Caça-minas “Amorim do Valle” da Marinha do Brasil.
Caça-minas “Amorim do Valle” da Marinha do Brasil.

A cerimônia oficial de incorporação ocorreu em 17 de março na Base Naval de Aratu, em Salvador, com a presença de autoridades civis e militares. Durante a cerimônia, foi formalizada a transferência da embarcação para o Comando de Operações Navais e sua subordinação ao Comando de Guerra de Minas e Força de Varredura, marcando um marco em um processo que teve início em setembro de 2025, quando a unidade foi recebida como embarcação hidrográfica e oceanográfica.

O “Amorim do Valle”, agora identificado pelo número de identificação M210 e pintado em cinza naval, representa um reforço estratégico para operações de patrulhamento e contramedidas de minas. Sua incorporação reflete a evolução tecnológica da Marinha do Brasil diante de um cenário internacional em que a guerra de minas voltou a ganhar destaque.

A este respeito, o Comandante de Operações Navais, Almirante Eduardo Machado Vázquez, enfatizou a relevância contínua dessas capacidades, afirmando que “guerras que pensávamos terem terminado retornaram com força, como vimos no conflito na Ucrânia. Este navio proporciona uma capacidade adicional, ligada à pesquisa e tecnologia, que permite avanços significativos em nossa defesa”.

O processo de conversão do navio ocorreu na própria Base Naval de Aratu, onde foram realizadas modificações estruturais e tecnológicas. O Comandante do 2º Distrito Naval, Vice-Almirante Gustavo Calero Garriga Pires, destacou o papel da tripulação nessa transição, observando que “o comprometimento da tripulação foi crucial para garantir uma transição eficiente e segura” e enfatizou que a integração da unidade fortalece a segurança marítima e a proteção de rotas de navegação estratégicas.
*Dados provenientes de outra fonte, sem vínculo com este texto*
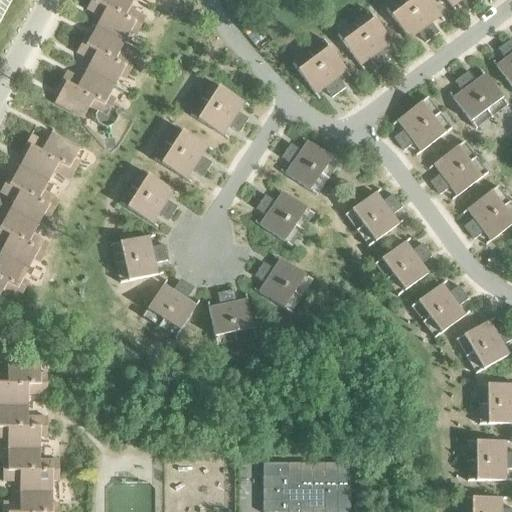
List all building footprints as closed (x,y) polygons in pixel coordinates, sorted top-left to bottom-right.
[(0,0),(0,19),(10,0),(0,0)] [(100,18),(95,27),(123,42),(129,32),(135,36),(140,27),(90,0),(85,10),(100,18)] [(90,0),(140,27),(145,18),(128,9),(132,0),(90,0)] [(426,0),(411,0),(406,4),(431,38),(438,34),(430,23),(439,16),(426,0)] [(474,6),(469,0),(444,0),(451,8),(460,1),(468,11),(474,6)] [(431,38),(406,4),(390,16),(408,40),(417,33),(425,43),(431,38)] [(373,19),(357,31),(382,65),(389,60),(381,50),(391,43),(373,19)] [(85,34),(80,44),(130,71),(135,62),(118,53),(123,42),(95,27),(90,37),(85,34)] [(382,65),(357,31),(341,42),(359,66),(368,60),(376,70),(382,65)] [(511,42),(510,40),(503,45),(511,56),(511,42)] [(90,62),(85,71),(113,86),(119,76),(125,80),(130,71),(80,44),(75,53),(90,62)] [(511,56),(503,45),(497,50),(504,60),(495,67),(511,89),(511,56)] [(328,47),(312,59),(337,93),(344,89),(336,78),(345,71),(328,47)] [(337,93),(312,59),(296,71),(314,95),(323,88),(331,98),(337,93)] [(65,72),(60,82),(109,109),(114,100),(108,97),(113,86),(85,71),(79,80),(65,72)] [(467,72),(460,77),(485,111),(501,99),(483,75),(474,82),(467,72)] [(485,111),(460,77),(453,82),(461,92),(452,99),(469,123),(485,111)] [(109,109),(60,82),(55,91),(59,94),(53,104),(82,119),(88,108),(105,118),(109,109)] [(217,87),(207,104),(243,127),(247,120),(236,113),(243,103),(217,87)] [(393,138),(398,145),(431,119),(419,103),(396,121),(403,130),(393,138)] [(243,127),(207,104),(196,120),(221,136),(227,126),(238,134),(243,127)] [(431,119),(398,145),(403,151),(413,144),(420,153),(443,135),(431,119)] [(181,131),(170,148),(206,171),(211,164),(200,157),(206,147),(181,131)] [(29,136),(24,146),(74,172),(79,164),(72,160),(78,149),(50,134),(44,144),(29,136)] [(289,144),(285,151),(320,175),(331,159),(307,142),(300,152),(289,144)] [(23,157),(18,167),(47,182),(52,172),(69,181),(74,172),(24,146),(19,155),(23,157)] [(206,171),(170,148),(159,164),(185,181),(191,171),(201,177),(206,171)] [(429,182),(434,189),(468,163),(456,148),(432,165),(439,175),(429,182)] [(320,175),(285,151),(280,158),(291,165),(284,175),(309,191),(320,175)] [(468,163),(434,189),(439,196),(449,188),(456,197),(480,179),(468,163)] [(9,174),(4,183),(53,210),(58,202),(41,192),(47,182),(18,167),(13,176),(9,174)] [(147,175),(136,192),(172,215),(176,208),(165,201),(172,191),(147,175)] [(0,193),(13,201),(8,210),(37,226),(42,216),(49,219),(53,210),(4,183),(0,190),(0,193)] [(172,215),(136,192),(125,209),(151,225),(157,215),(167,222),(172,215)] [(463,227),(467,234),(501,208),(489,192),(466,210),(473,220),(463,227)] [(264,196),(259,202),(294,227),(305,210),(281,193),(274,203),(264,196)] [(350,211),(362,227),(396,202),(391,195),(381,203),(374,194),(350,211)] [(294,227),(259,202),(255,209),(265,216),(259,226),(283,243),(294,227)] [(396,202),(362,227),(374,243),(397,225),(391,216),(401,208),(396,202)] [(511,222),(501,208),(467,234),(473,240),(483,232),(490,241),(511,224),(511,222)] [(0,218),(0,230),(43,254),(48,245),(31,236),(37,226),(8,210),(3,220),(0,218)] [(0,242),(3,245),(0,250),(0,255),(27,269),(32,259),(39,263),(43,254),(0,230),(0,242)] [(118,243),(123,263),(164,253),(162,245),(150,248),(147,237),(118,243)] [(379,260),(391,276),(425,251),(421,244),(410,252),(403,243),(379,260)] [(425,251),(391,276),(403,292),(427,274),(420,265),(430,258),(425,251)] [(164,253),(123,263),(127,282),(156,275),(153,264),(166,262),(164,253)] [(0,279),(23,292),(27,283),(21,279),(27,269),(0,255),(0,279)] [(262,263),(257,270),(293,293),(304,276),(279,260),(273,270),(262,263)] [(293,293),(257,270),(253,277),(264,284),(257,294),(282,310),(293,293)] [(23,292),(0,279),(0,293),(1,292),(18,301),(23,292)] [(145,310),(162,321),(185,285),(178,281),(171,292),(161,285),(145,310)] [(185,285),(162,321),(179,332),(195,307),(185,301),(192,290),(185,285)] [(416,303),(428,319),(462,293),(457,287),(447,294),(440,285),(416,303)] [(232,291),(224,292),(233,334),(252,330),(246,301),(235,303),(232,291)] [(233,334),(224,292),(216,294),(219,306),(207,309),(213,338),(233,334)] [(462,293),(428,319),(440,334),(464,317),(457,308),(467,300),(462,293)] [(462,336),(472,354),(509,333),(504,325),(493,331),(487,322),(462,336)] [(511,338),(509,333),(472,354),(482,371),(507,356),(501,346),(511,339),(511,338)] [(0,373),(0,384),(46,385),(46,375),(39,375),(39,362),(6,362),(6,374),(0,373)] [(0,406),(27,406),(27,395),(46,395),(46,385),(0,384),(0,406)] [(511,385),(485,385),(486,405),(511,404),(511,385)] [(511,404),(486,405),(486,425),(511,424),(511,404)] [(0,427),(46,428),(46,418),(27,418),(27,406),(0,406),(0,427)] [(0,438),(6,439),(6,450),(39,449),(39,438),(46,438),(46,428),(0,427),(0,438)] [(474,442),(474,462),(511,461),(511,453),(504,453),(504,442),(474,442)] [(1,460),(1,471),(58,471),(58,461),(39,461),(39,449),(6,450),(6,460),(1,460)] [(511,461),(474,462),(475,482),(504,482),(504,470),(511,469),(511,461)] [(348,511),(348,464),(261,464),(261,511),(348,511)] [(18,482),(18,493),(51,493),(51,481),(58,481),(58,471),(1,471),(1,482),(18,482)] [(1,504),(1,511),(57,511),(58,504),(51,504),(51,493),(18,493),(18,504),(1,504)] [(470,499),(470,511),(511,511),(511,509),(500,510),(500,498),(470,499)]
Caça-minas “Amorim do Valle” da Marinha do Brasil, com sua pintura anterior, quando ainda era um navio hidrográfico.
Caça-minas “Amorim do Valle” da Marinha do Brasil, com sua pintura anterior, quando ainda era um navio hidrográfico.

Do ponto de vista operacional, o comandante do navio, Capitão-Tenente Rafael Silva, explicou que a conversão foi realizada em fases. A primeira etapa envolveu mudanças visuais e de identificação, enquanto a segunda, atualmente em andamento, incorpora novos sistemas que permitirão operações de guerra de minas e o lançamento de veículos autônomos, ampliando significativamente o escopo das missões.

O “Amorim do Valle” mantém o nome do Almirante Edmundo Jordão Amorim do Valle, figura histórica da Marinha do Brasil, o que agrega ainda mais valor simbólico à embarcação. Incorporado em 1995, após sua aquisição como o antigo HMS Humber da Marinha Real Britânica, o navio passou por diversas etapas até chegar à sua configuração atual. Sua integração fortalece a Força de Varredura e Guerra de Minas, ativa desde 1961, e demonstra o compromisso do Brasil com a incorporação de tecnologias avançadas e sistemas não tripulados na defesa da Amazônia Azul e do Atlântico Sul.